Mary Boleyn: The Great and Infamous Whore by Alison Weir


  Nicholas Sander—no reliable source, and no partisan of the Boleyns—embellished this story in 1585, stating that, after discovering that fifteen-year-old Anne had had affairs with his butler and his chaplain, her father sent her to France, where she was “placed, at the expense of the King [Henry VIII] under the care of a certain nobleman not far from Brie.” This place name has been variously given by Sander’s translators as Brière, Briare, or Brie. The only place called Brière lies in the vast lush, marshy area north of the Loire estuary in Brittany, much of which was forest and only navigable by boat. Paul Friedmann thought that Brière should read Briare, a town situated 240 miles south of Paris, but this sounds improbable, while there is a link between the Boleyns and a town called Brie.

  Adam Blackwood, writing in 1587, states that the French nobleman with whom Anne supposedly stayed was a friend of her father’s. According to Sander, “soon afterward, she [Anne] appeared at the French court, where she was called the English mare, because of her shameless behavior, and then the royal mule, when she became acquainted with the King of France.” It is easy to see where Sander got some of his information.

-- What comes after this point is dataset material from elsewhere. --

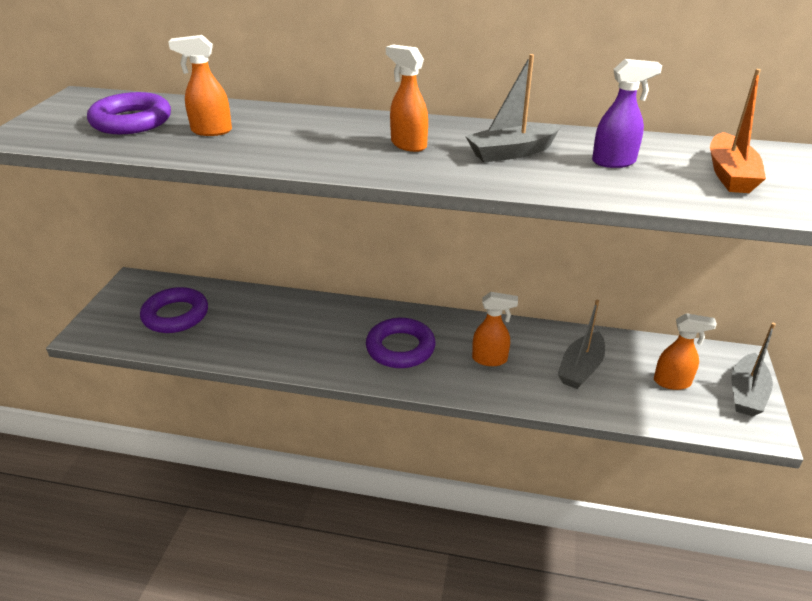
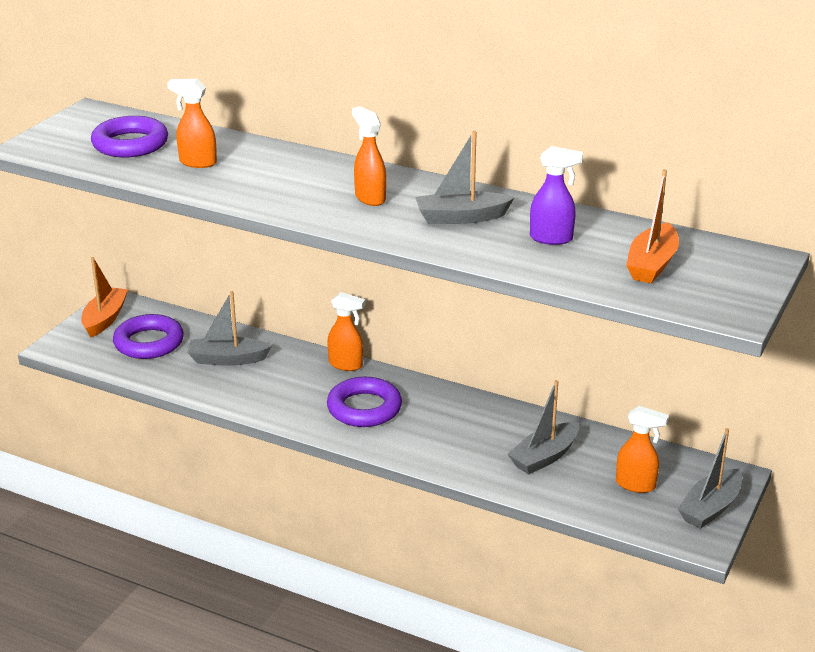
camera: 15 degrees right, 5 degrees down
orange spray bottle [472,292,518,366] -> orange spray bottle moved to [327,292,366,371]
none -> orange boat [81,257,128,338]
none -> grey boat [187,291,272,366]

  Clearly both accounts, Rastell’s and Sander’s, are flawed, since Anne was probably fifteen in 1516, when, according to most reliable sources, she was in the service of Queen Claude. (Even if one accepts her date of birth as 1507, making her fifteen in 1522, the tale does not fit, because that year saw her returning to England from France.) Sander says that Anne was sent to Brie to be placed in the care of that certain nobleman before she went to the court of France; there is, indeed, a gap of four months in which her whereabouts cannot be accounted for, but she went to the French court from Brussels, not Hever. After she arrived there, she served in turn Mary Tudor, Queen Claude, and Marguerite of Valois, before returning to England. Thus we know what she was doing during those seven years.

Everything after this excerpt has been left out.